* **WHAT YOU NEED TO DO**: Please copy out every line in the records below that includes the word "will".

* **RECORDS SHOWN**:
>>>

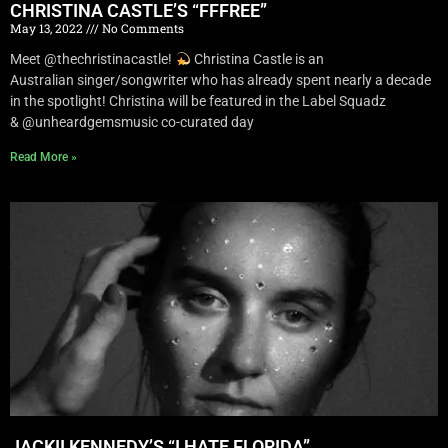
CHRISTINA CASTLE’S “FFFREE”
May 13, 2022
No Comments
Meet @thechristinacastle!
Christina Castle is an
Australian singer/songwriter who has already spent nearly a decade
in the spotlight! Christina will be featured in the Label Squadz
& @unheardgemsmusic co-curated day
Read More »
JACKII KENNEDY’S “I HATE FLORIDA”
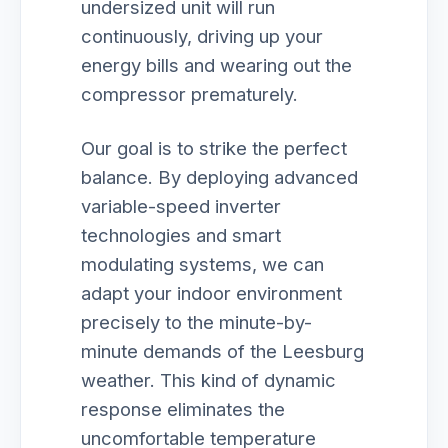
undersized unit will run
continuously, driving up your
energy bills and wearing out the
compressor prematurely.
Our goal is to strike the perfect
balance. By deploying advanced
variable-speed inverter
technologies and smart
modulating systems, we can
adapt your indoor environment
precisely to the minute-by-
minute demands of the Leesburg
weather. This kind of dynamic
response eliminates the
uncomfortable temperature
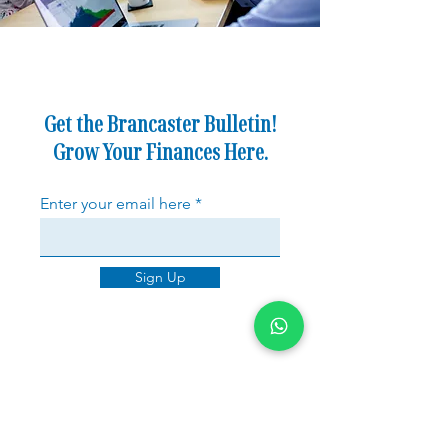
Get the Brancaster Bulletin!
Grow Your Finances Here.
Enter your email here
Sign Up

<<<

* **TASK SOLUTION**:
in the spotlight! Christina will be featured in the Label Squadz
undersized unit will run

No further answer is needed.